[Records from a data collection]
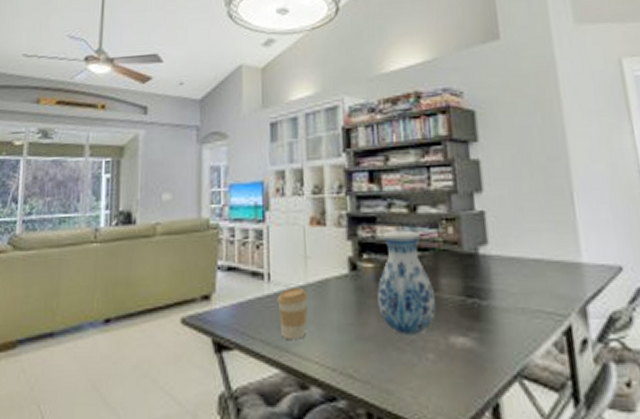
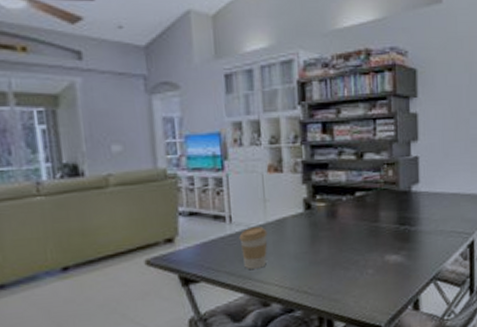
vase: present [377,230,436,337] -> none [328,173,375,259]

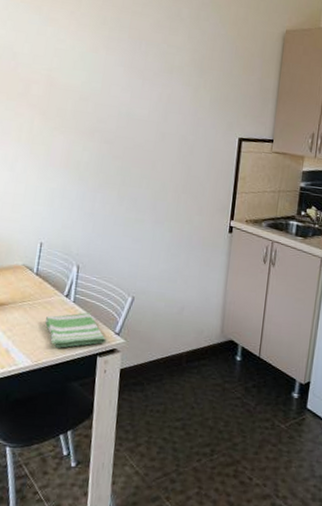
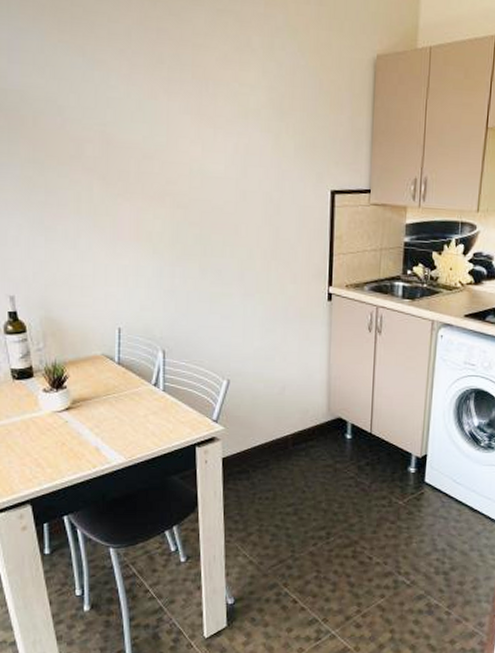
dish towel: present [45,313,106,348] -> none [135,401,203,441]

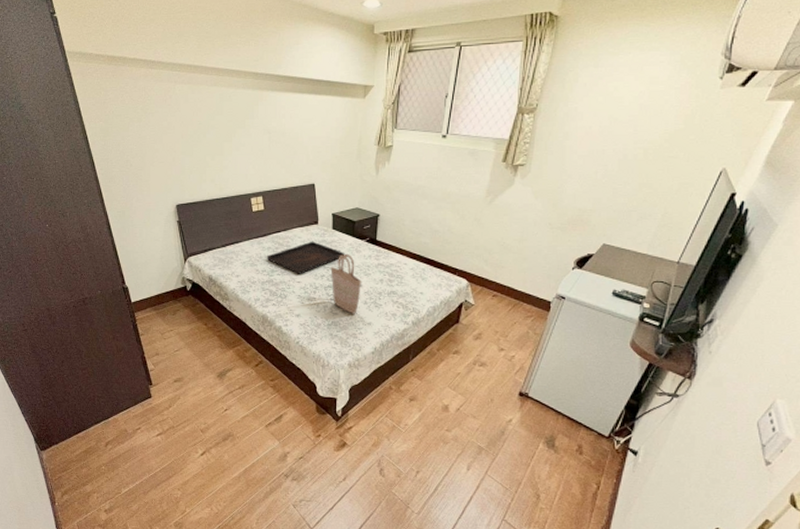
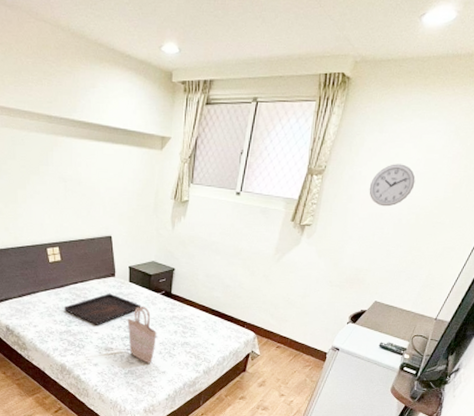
wall clock: none [587,97,639,143] -> present [369,164,416,207]

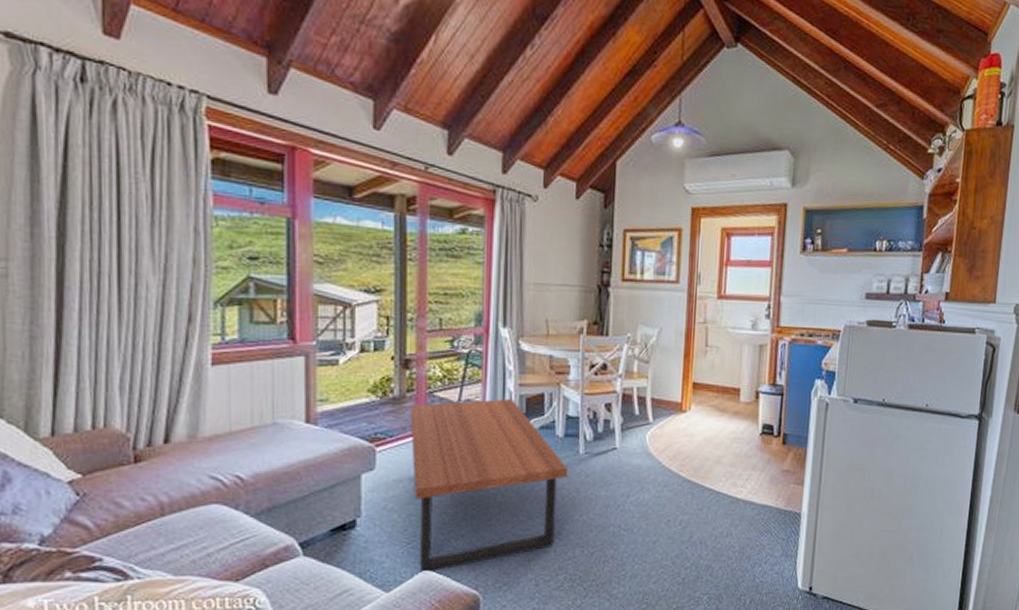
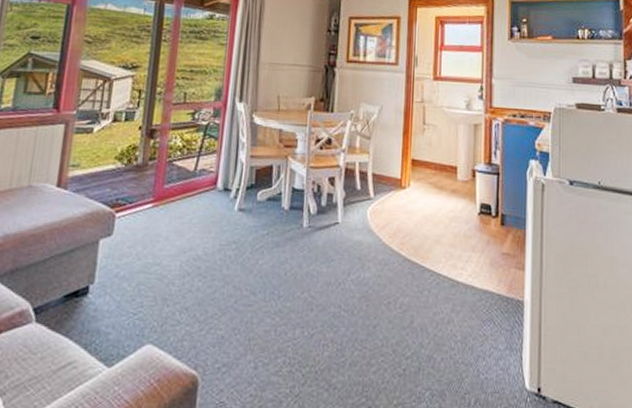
coffee table: present [410,399,568,574] -> none [143,169,292,349]

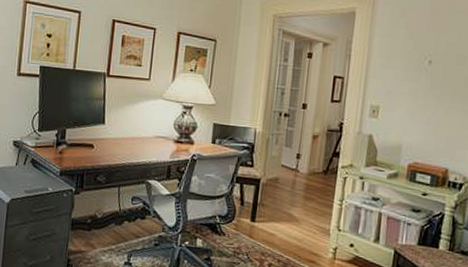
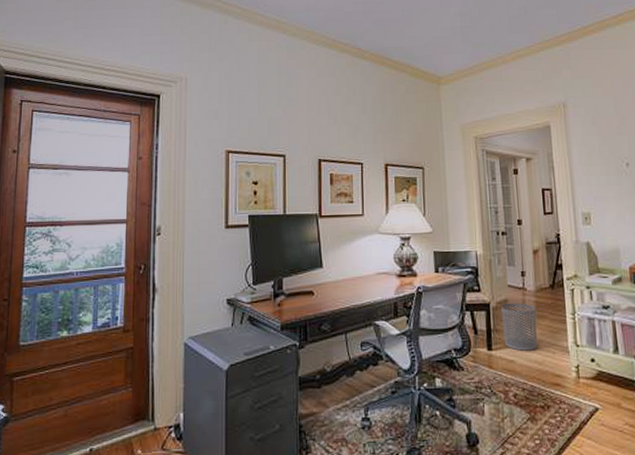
waste bin: none [268,181,305,228] -> present [500,302,538,351]

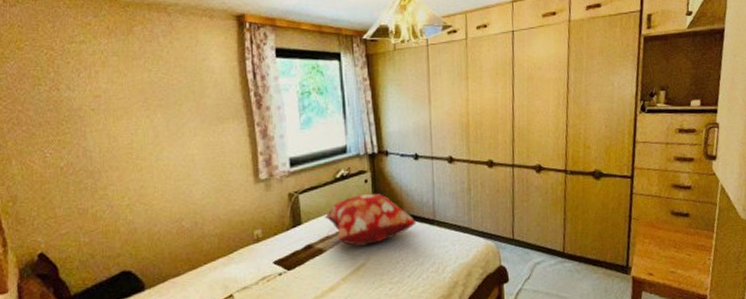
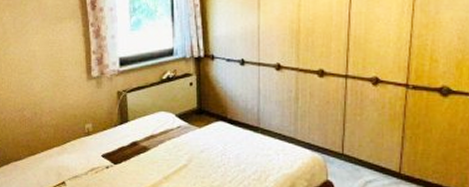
decorative pillow: present [324,194,416,246] -> none [149,97,240,147]

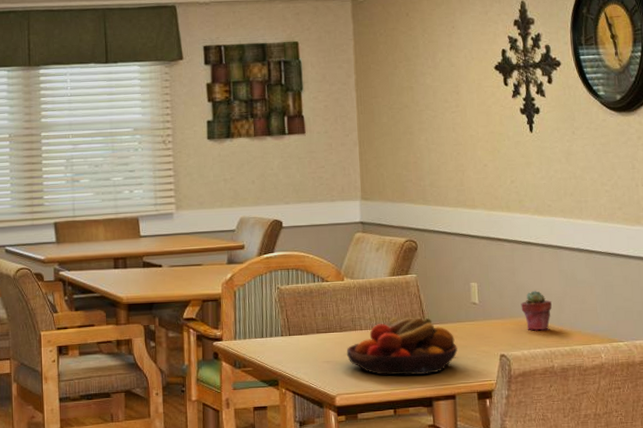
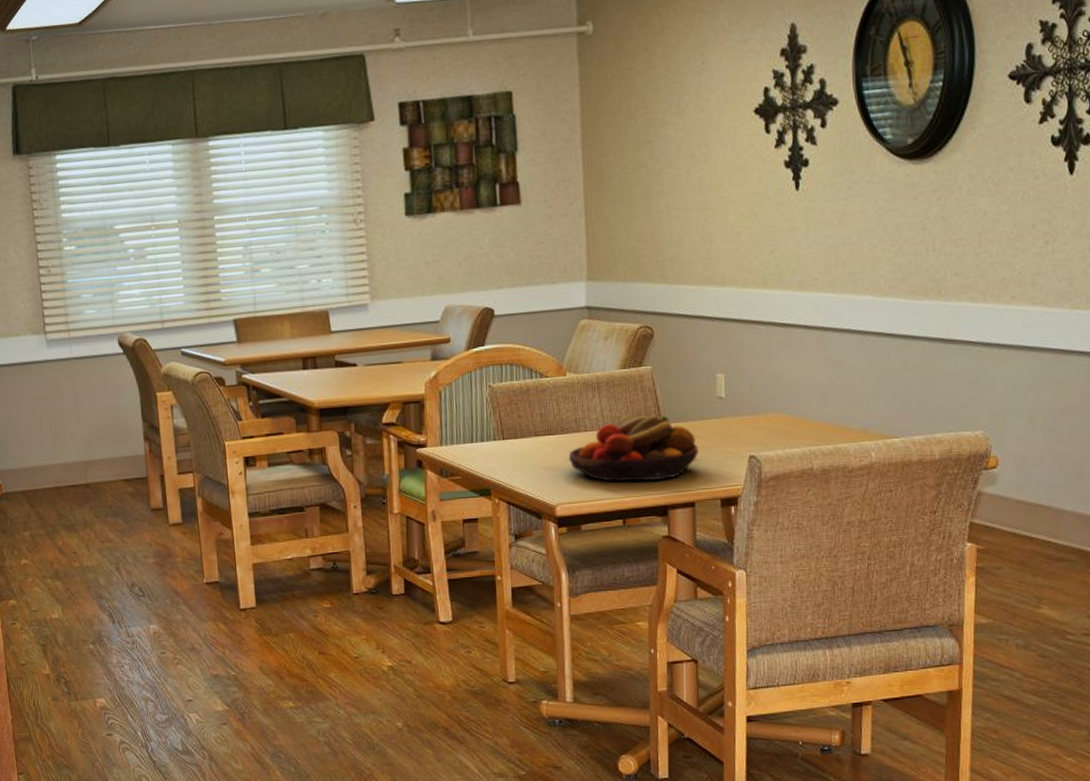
potted succulent: present [521,291,552,331] -> none [776,381,814,428]

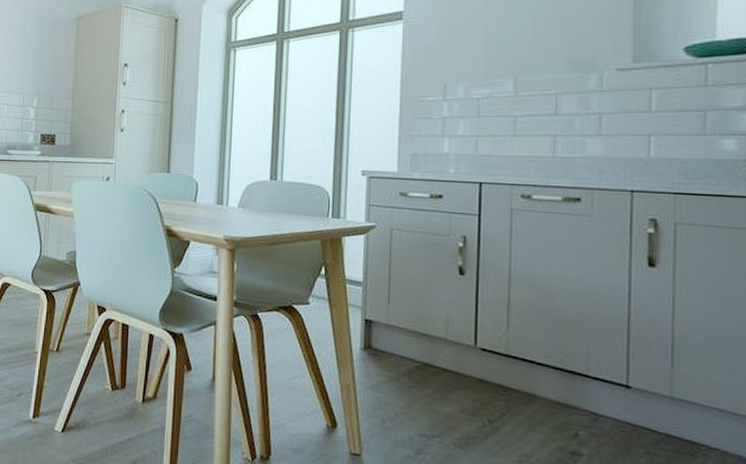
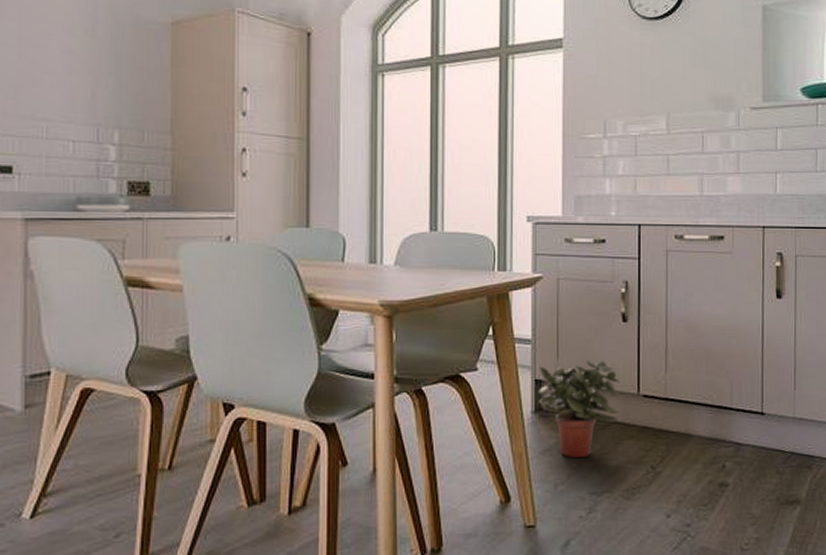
potted plant: none [367,308,454,400] -> present [537,360,620,459]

- What is expected -
Every line from the one with "coffee table: present" to the end of the records above should be restated word for word, and no picture belongs in the copy.

- Result for this exercise -
coffee table: present [410,399,568,574] -> none [143,169,292,349]

waste bin: none [268,181,305,228] -> present [500,302,538,351]

decorative pillow: present [324,194,416,246] -> none [149,97,240,147]

potted succulent: present [521,291,552,331] -> none [776,381,814,428]

potted plant: none [367,308,454,400] -> present [537,360,620,459]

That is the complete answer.